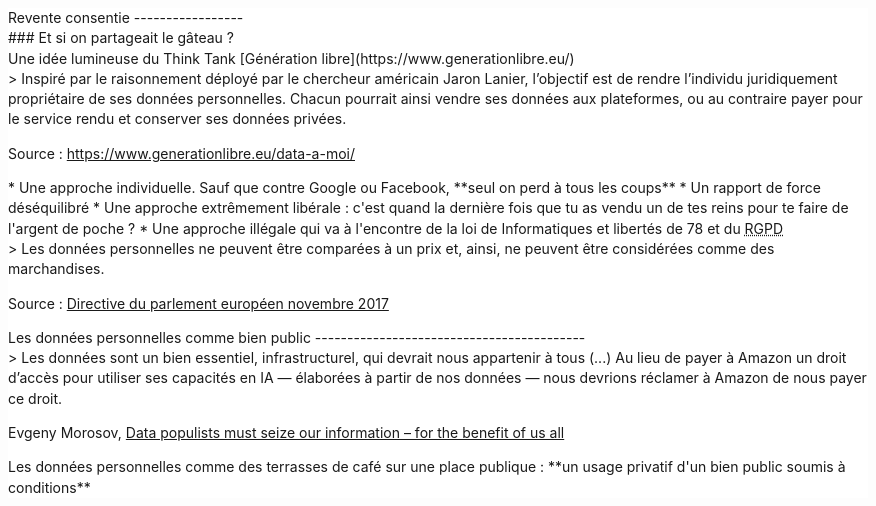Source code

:   <section data-markdown data-background="{{page.background}}">
  Revente consentie
  ----------------- 
  </section>

  <section data-markdown data-background="{{page.background}}">
  ### Et si on partageait le gâteau ?
  </section>

  <section data-markdown data-background="{{page.background}}">
  Une idée lumineuse du Think Tank [Génération libre](https://www.generationlibre.eu/)
  </section>

  <section data-markdown data-background="{{page.background}}">
  > Inspiré par le raisonnement déployé par le chercheur américain Jaron Lanier, l’objectif est de rendre l’individu juridiquement propriétaire de ses données personnelles. Chacun pourrait ainsi vendre ses données aux plateformes, ou au contraire payer pour le service rendu et conserver ses données privées.

  Source : https://www.generationlibre.eu/data-a-moi/
  </section>

  <section data-markdown data-background="{{page.background}}">
    * Une approche individuelle. Sauf que contre Google ou Facebook, **seul on perd à tous les coups**
    * Un rapport de force déséquilibré
    * Une approche extrêmement libérale : c'est quand la dernière fois que tu as vendu un de tes reins pour te faire de l'argent de poche ?
    * Une approche illégale qui va à l'encontre de la loi de Informatiques et libertés de 78 et du <acronym title="Règlement Général pour la Protection des Données personnelles">RGPD</acronym>
  </section>

  <section data-markdown data-background="{{page.background}}">
  > Les données personnelles ne peuvent être comparées à un prix et, ainsi, ne peuvent être considérées comme des marchandises.

  Source : [Directive du parlement européen novembre 2017](https://www.laquadrature.net/fr/contenu_num_pe)
  </section>

  <section data-markdown data-background="{{page.background}}">
  Les données personnelles comme bien public
  ------------------------------------------
  </section>

  <section data-markdown data-background="{{page.background}}">
  >   Les données sont un bien essentiel, infrastructurel, qui devrait nous appartenir à tous  (...) Au lieu de payer à Amazon un droit d’accès pour utiliser ses capacités en IA — élaborées à partir de nos données — nous devrions réclamer à Amazon de nous payer ce droit.

  Evgeny Morosov, [Data populists must seize our information – for the benefit of us all](https://www.theguardian.com/commentisfree/2016/dec/04/data-populists-must-seize-information-for-benefit-of-all-evgeny-morozov)
  </section>

  <section data-markdown data-background="{{page.background}}">
  Les données personnelles comme des terrasses de café sur une place publique : **un usage privatif d'un bien public soumis à conditions**
  </section>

__________________________________________________

**Description of the task**
How many lines in the data above contain the string "tous"? Matching is case-sensitive. Reply with the number alone.

**Output below**
2